1. Field of the Invention
Embodiments of the invention provide techniques for analyzing a sequence of video frames. More particularly, to analyzing and learning behavior based on streaming video data while filtering out environmental illumination effects.
2. Description of the Related Art
Some currently available video surveillance systems provide simple object recognition capabilities. For example, a video surveillance system may be configured to classify a group of pixels (referred to as a “blob”) in a given frame as being a particular object (e.g., a person or vehicle). Once identified, a “blob” may be tracked from frame-to-frame in order to follow the “blob” moving through the scene over time, e.g., a person walking across the field of vision of a video surveillance camera.
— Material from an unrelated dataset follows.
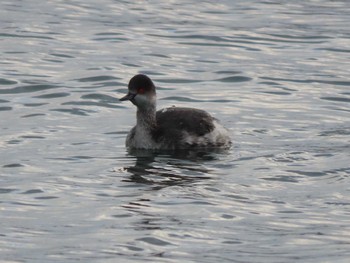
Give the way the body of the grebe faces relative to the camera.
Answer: to the viewer's left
Further, such systems may be configured to determine when an object has engaged in certain predefined behaviors. For example, the system may include definitions used to recognize the occurrence of a number of pre-defined events, e.g., the system may evaluate the appearance of an object classified as depicting a car (a vehicle-appear event) coming to a stop over a number of frames (a vehicle-stop event).
Environmental illumination changes can negatively affect a video surveillance system's ability to accurately distinguish foreground objects. Such changes may include, but are not limited to, clouds blocking the sunlight, shadows cast by objects during daytime, shadows and highlights caused by lumination fluctuations due to lack of ambient light, and shadows due to artificial light sources at night. In general, these shadows and highlights resulting from environmental illumination changes may be mistaken as foreground where the shadows and highlights differ in appearance from a background model image which depicts learned scene background. That is, the video surveillance system may generate false-positives by misclassifying pixels of shadows and/or highlights as foreground pixels.
Some conventional video surveillance systems suppress effects of environmental illumination based on the assumption that false-positive foreground pixels which represent shadows and highlights differ from their corresponding background pixels only in luminance, but not chromaticity, values. Such systems may classify foreground pixels having similar chromaticity but higher or lower luminance values than corresponding background pixels as false-positive foreground pixels. However, experience has shown that this approach may itself generate false-positives and false-negatives by incorrectly finding foreground pixels to be background pixels, and vice versa. Such false-positives may cause the system to erroneously remove pixels of foreground objects from the foreground pixels. Conversely, such false-negatives may cause the system to keep shadow and/or highlight pixels as foreground pixels.